** SOURCE MATERIAL **
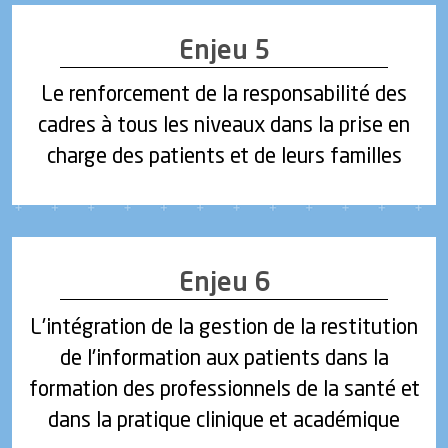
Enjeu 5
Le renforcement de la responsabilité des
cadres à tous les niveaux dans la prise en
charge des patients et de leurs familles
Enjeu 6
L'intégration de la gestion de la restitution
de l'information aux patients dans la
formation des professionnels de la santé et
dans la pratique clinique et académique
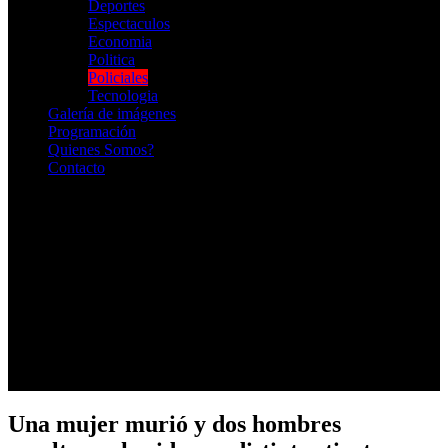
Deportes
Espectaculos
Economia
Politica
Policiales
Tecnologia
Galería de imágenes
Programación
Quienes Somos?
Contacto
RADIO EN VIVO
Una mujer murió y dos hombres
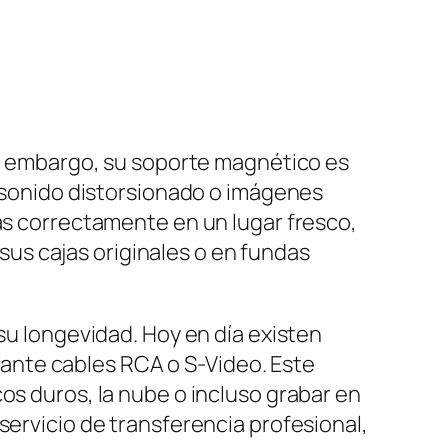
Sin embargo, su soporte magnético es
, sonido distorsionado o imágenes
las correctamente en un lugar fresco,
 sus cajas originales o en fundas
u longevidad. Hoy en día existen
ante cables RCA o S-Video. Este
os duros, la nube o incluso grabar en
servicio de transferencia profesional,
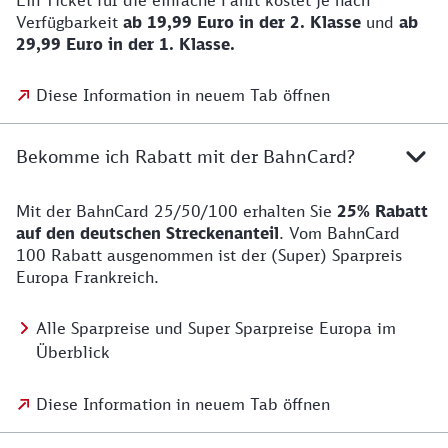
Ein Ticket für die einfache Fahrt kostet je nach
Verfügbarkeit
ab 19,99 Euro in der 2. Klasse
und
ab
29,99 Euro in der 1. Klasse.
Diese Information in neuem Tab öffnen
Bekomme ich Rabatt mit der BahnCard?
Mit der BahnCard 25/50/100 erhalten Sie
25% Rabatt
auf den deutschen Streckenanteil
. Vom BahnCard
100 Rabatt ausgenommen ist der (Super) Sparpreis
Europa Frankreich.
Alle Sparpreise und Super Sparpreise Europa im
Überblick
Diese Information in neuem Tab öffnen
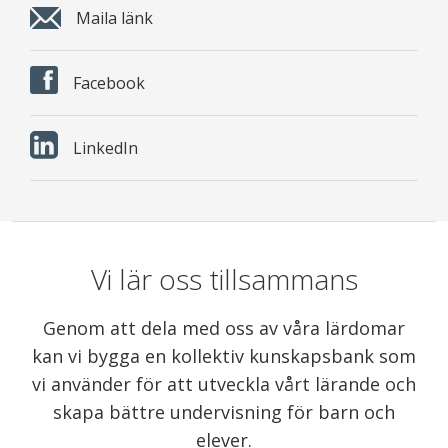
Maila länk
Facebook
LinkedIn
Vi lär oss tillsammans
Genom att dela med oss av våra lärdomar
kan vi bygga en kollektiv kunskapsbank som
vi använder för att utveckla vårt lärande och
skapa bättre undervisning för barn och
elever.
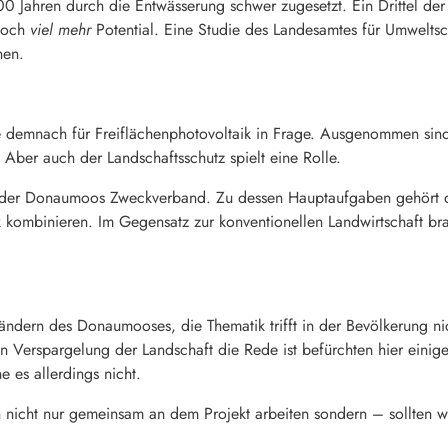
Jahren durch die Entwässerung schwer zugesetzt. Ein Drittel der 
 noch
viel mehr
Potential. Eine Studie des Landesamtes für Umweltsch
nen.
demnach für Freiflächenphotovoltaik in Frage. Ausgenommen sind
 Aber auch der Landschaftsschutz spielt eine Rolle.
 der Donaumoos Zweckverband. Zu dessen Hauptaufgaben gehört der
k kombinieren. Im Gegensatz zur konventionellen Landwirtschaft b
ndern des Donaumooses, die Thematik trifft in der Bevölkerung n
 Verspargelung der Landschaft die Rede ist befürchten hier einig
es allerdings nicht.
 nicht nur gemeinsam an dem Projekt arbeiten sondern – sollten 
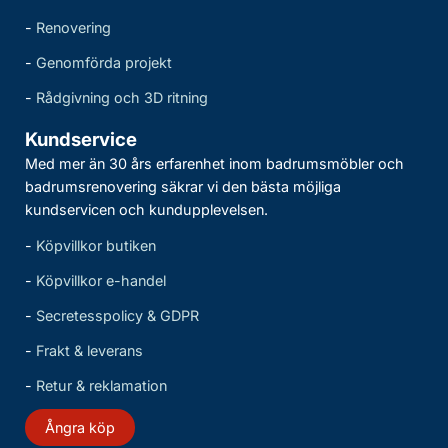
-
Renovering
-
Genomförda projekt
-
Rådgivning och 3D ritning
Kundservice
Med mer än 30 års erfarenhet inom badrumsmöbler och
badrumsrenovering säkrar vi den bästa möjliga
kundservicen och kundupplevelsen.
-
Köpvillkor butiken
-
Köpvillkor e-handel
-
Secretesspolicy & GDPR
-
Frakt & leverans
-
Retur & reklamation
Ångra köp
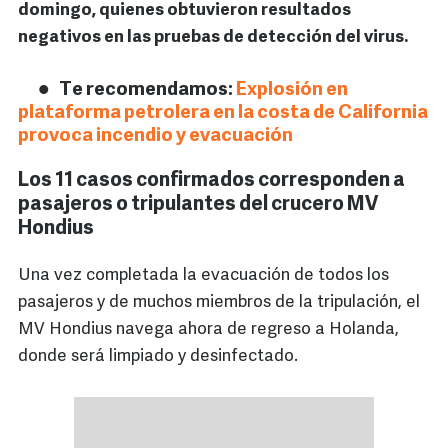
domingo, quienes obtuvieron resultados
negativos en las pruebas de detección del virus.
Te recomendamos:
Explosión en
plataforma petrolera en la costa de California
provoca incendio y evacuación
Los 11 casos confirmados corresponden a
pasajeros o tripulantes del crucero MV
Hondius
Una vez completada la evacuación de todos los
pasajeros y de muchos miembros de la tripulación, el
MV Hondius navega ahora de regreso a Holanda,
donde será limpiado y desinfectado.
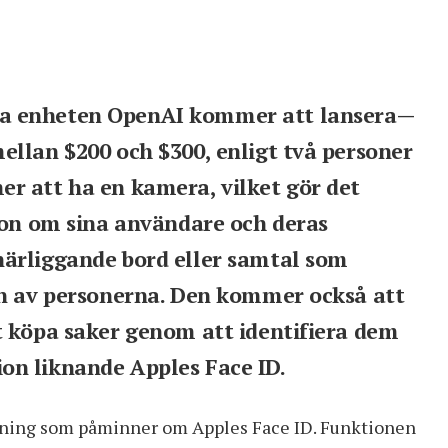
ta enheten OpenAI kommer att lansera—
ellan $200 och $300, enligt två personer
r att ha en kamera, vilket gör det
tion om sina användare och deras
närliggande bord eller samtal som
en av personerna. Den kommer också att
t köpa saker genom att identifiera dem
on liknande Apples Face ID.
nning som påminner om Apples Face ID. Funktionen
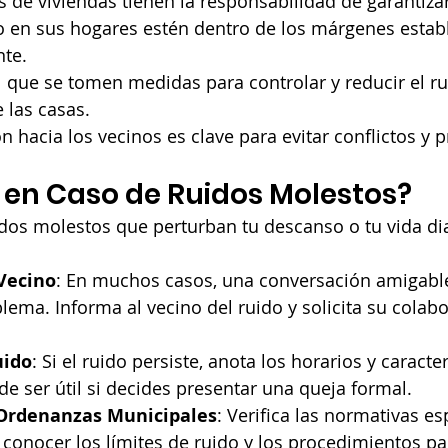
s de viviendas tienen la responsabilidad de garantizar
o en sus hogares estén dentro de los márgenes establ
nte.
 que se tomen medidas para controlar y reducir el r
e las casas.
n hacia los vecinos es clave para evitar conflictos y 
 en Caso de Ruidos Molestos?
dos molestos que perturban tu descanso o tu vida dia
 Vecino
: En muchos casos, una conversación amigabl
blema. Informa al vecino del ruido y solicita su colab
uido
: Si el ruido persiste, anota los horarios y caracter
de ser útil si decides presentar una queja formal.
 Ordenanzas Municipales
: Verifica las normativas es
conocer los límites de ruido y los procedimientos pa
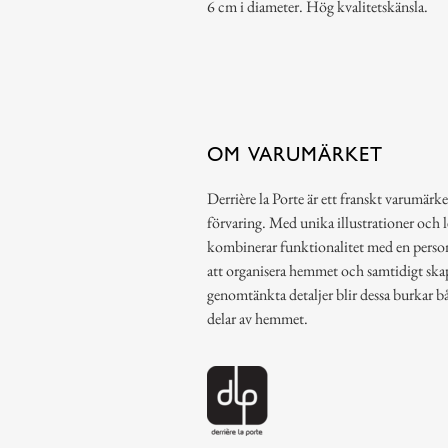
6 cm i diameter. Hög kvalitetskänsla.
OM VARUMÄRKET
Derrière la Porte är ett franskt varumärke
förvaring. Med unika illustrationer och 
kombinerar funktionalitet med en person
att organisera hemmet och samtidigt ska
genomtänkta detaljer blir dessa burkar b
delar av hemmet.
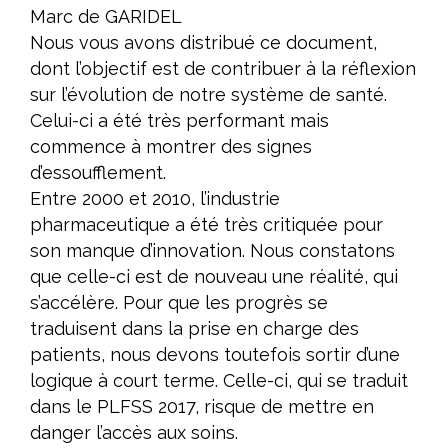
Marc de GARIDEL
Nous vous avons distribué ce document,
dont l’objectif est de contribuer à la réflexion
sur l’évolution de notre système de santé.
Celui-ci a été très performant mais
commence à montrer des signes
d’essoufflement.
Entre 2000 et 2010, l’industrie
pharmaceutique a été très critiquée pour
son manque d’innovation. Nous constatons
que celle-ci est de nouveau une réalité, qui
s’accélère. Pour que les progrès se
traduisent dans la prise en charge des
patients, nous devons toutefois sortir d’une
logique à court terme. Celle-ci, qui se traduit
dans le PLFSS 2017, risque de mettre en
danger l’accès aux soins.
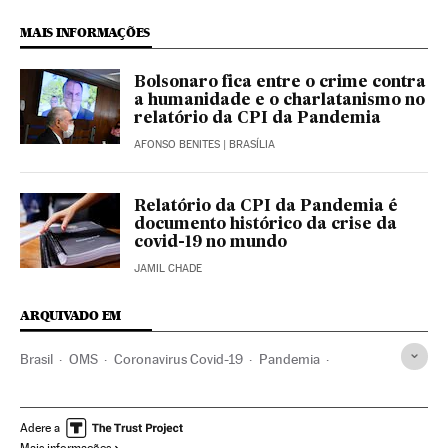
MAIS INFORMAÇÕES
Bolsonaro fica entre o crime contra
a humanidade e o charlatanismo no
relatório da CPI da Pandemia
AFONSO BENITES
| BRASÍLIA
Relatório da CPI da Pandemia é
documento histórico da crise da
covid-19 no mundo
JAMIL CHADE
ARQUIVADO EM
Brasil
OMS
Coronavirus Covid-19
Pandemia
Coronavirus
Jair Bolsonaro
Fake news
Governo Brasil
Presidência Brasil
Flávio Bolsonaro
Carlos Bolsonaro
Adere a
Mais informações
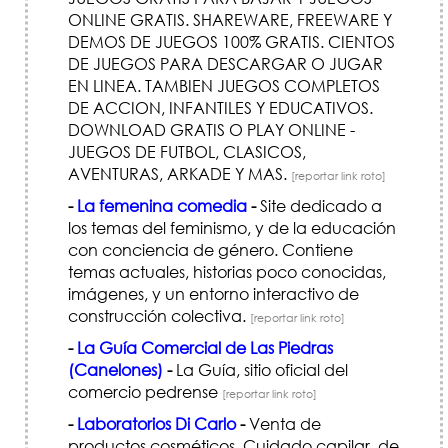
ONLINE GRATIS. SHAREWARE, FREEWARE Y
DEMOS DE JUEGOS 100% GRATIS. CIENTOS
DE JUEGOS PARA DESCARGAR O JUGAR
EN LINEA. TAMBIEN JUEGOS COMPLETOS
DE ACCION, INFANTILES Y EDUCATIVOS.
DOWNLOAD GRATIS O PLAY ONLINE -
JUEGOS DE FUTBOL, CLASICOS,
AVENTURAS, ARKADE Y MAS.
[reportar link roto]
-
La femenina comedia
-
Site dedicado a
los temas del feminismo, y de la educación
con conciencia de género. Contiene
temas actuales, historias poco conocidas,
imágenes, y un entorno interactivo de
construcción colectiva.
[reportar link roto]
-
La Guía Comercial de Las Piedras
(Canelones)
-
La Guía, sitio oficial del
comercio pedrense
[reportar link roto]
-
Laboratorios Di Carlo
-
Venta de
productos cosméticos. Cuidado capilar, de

** WHAT YOU HAVE TO DO **
Set down the whole listing exactly as given, except for the pictures.

** SOLUTION BELOW **
Enjeu 5
Le renforcement de la responsabilité des
cadres à tous les niveaux dans la prise en
charge des patients et de leurs familles
Enjeu 6
L'intégration de la gestion de la restitution
de l'information aux patients dans la
formation des professionnels de la santé et
dans la pratique clinique et académique
Deportes
Espectaculos
Economia
Politica
Policiales
Tecnologia
Galería de imágenes
Programación
Quienes Somos?
Contacto
RADIO EN VIVO
Una mujer murió y dos hombres
Sin embargo, su soporte magnético es
, sonido distorsionado o imágenes
las correctamente en un lugar fresco,
 sus cajas originales o en fundas
u longevidad. Hoy en día existen
ante cables RCA o S-Video. Este
os duros, la nube o incluso grabar en
servicio de transferencia profesional,
Ein Ticket für die einfache Fahrt kostet je nach
Verfügbarkeit
ab 19,99 Euro in der 2. Klasse
und
ab
29,99 Euro in der 1. Klasse.
Diese Information in neuem Tab öffnen
Bekomme ich Rabatt mit der BahnCard?
Mit der BahnCard 25/50/100 erhalten Sie
25% Rabatt
auf den deutschen Streckenanteil
. Vom BahnCard
100 Rabatt ausgenommen ist der (Super) Sparpreis
Europa Frankreich.
Alle Sparpreise und Super Sparpreise Europa im
Überblick
Diese Information in neuem Tab öffnen
Maila länk
Facebook
LinkedIn
Vi lär oss tillsammans
Genom att dela med oss av våra lärdomar
kan vi bygga en kollektiv kunskapsbank som
vi använder för att utveckla vårt lärande och
skapa bättre undervisning för barn och
elever.
Jahren durch die Entwässerung schwer zugesetzt. Ein Drittel der 
 noch
viel mehr
Potential. Eine Studie des Landesamtes für Umweltsch
nen.
demnach für Freiflächenphotovoltaik in Frage. Ausgenommen sind
 Aber auch der Landschaftsschutz spielt eine Rolle.
 der Donaumoos Zweckverband. Zu dessen Hauptaufgaben gehört der
k kombinieren. Im Gegensatz zur konventionellen Landwirtschaft b
ndern des Donaumooses, die Thematik trifft in der Bevölkerung n
 Verspargelung der Landschaft die Rede ist befürchten hier einig
es allerdings nicht.
 nicht nur gemeinsam an dem Projekt arbeiten sondern – sollten 
-
Renovering
-
Genomförda projekt
-
Rådgivning och 3D ritning
Kundservice
Med mer än 30 års erfarenhet inom badrumsmöbler och
badrumsrenovering säkrar vi den bästa möjliga
kundservicen och kundupplevelsen.
-
Köpvillkor butiken
-
Köpvillkor e-handel
-
Secretesspolicy & GDPR
-
Frakt & leverans
-
Retur & reklamation
Ångra köp
domingo, quienes obtuvieron resultados
negativos en las pruebas de detección del virus.
Te recomendamos:
Explosión en
plataforma petrolera en la costa de California
provoca incendio y evacuación
Los 11 casos confirmados corresponden a
pasajeros o tripulantes del crucero MV
Hondius
Una vez completada la evacuación de todos los
pasajeros y de muchos miembros de la tripulación, el
MV Hondius navega ahora de regreso a Holanda,
donde será limpiado y desinfectado.
ta enheten OpenAI kommer att lansera—
ellan $200 och $300, enligt två personer
r att ha en kamera, vilket gör det
tion om sina användare och deras
närliggande bord eller samtal som
en av personerna. Den kommer också att
t köpa saker genom att identifiera dem
on liknande Apples Face ID.
nning som påminner om Apples Face ID. Funktionen
s de viviendas tienen la responsabilidad de garantizar
o en sus hogares estén dentro de los márgenes establ
nte.
 que se tomen medidas para controlar y reducir el r
e las casas.
n hacia los vecinos es clave para evitar conflictos y 
 en Caso de Ruidos Molestos?
dos molestos que perturban tu descanso o tu vida dia
 Vecino
: En muchos casos, una conversación amigabl
blema. Informa al vecino del ruido y solicita su colab
uido
: Si el ruido persiste, anota los horarios y caracter
de ser útil si decides presentar una queja formal.
 Ordenanzas Municipales
: Verifica las normativas es
conocer los límites de ruido y los procedimientos pa
6 cm i diameter. Hög kvalitetskänsla.
OM VARUMÄRKET
Derrière la Porte är ett franskt varumärke
förvaring. Med unika illustrationer och 
kombinerar funktionalitet med en person
att organisera hemmet och samtidigt ska
genomtänkta detaljer blir dessa burkar b
delar av hemmet.
Marc de GARIDEL
Nous vous avons distribué ce document,
dont l’objectif est de contribuer à la réflexion
sur l’évolution de notre système de santé.
Celui-ci a été très performant mais
commence à montrer des signes
d’essoufflement.
Entre 2000 et 2010, l’industrie
pharmaceutique a été très critiquée pour
son manque d’innovation. Nous constatons
que celle-ci est de nouveau une réalité, qui
s’accélère. Pour que les progrès se
traduisent dans la prise en charge des
patients, nous devons toutefois sortir d’une
logique à court terme. Celle-ci, qui se traduit
dans le PLFSS 2017, risque de mettre en
danger l’accès aux soins.
MAIS INFORMAÇÕES
Bolsonaro fica entre o crime contra
a humanidade e o charlatanismo no
relatório da CPI da Pandemia
AFONSO BENITES
| BRASÍLIA
Relatório da CPI da Pandemia é
documento histórico da crise da
covid-19 no mundo
JAMIL CHADE
ARQUIVADO EM
Brasil
OMS
Coronavirus Covid-19
Pandemia
Coronavirus
Jair Bolsonaro
Fake news
Governo Brasil
Presidência Brasil
Flávio Bolsonaro
Carlos Bolsonaro
Adere a
Mais informações
ONLINE GRATIS. SHAREWARE, FREEWARE Y
DEMOS DE JUEGOS 100% GRATIS. CIENTOS
DE JUEGOS PARA DESCARGAR O JUGAR
EN LINEA. TAMBIEN JUEGOS COMPLETOS
DE ACCION, INFANTILES Y EDUCATIVOS.
DOWNLOAD GRATIS O PLAY ONLINE -
JUEGOS DE FUTBOL, CLASICOS,
AVENTURAS, ARKADE Y MAS.
[reportar link roto]
-
La femenina comedia
-
Site dedicado a
los temas del feminismo, y de la educación
con conciencia de género. Contiene
temas actuales, historias poco conocidas,
imágenes, y un entorno interactivo de
construcción colectiva.
[reportar link roto]
-
La Guía Comercial de Las Piedras
(Canelones)
-
La Guía, sitio oficial del
comercio pedrense
[reportar link roto]
-
Laboratorios Di Carlo
-
Venta de
productos cosméticos. Cuidado capilar, de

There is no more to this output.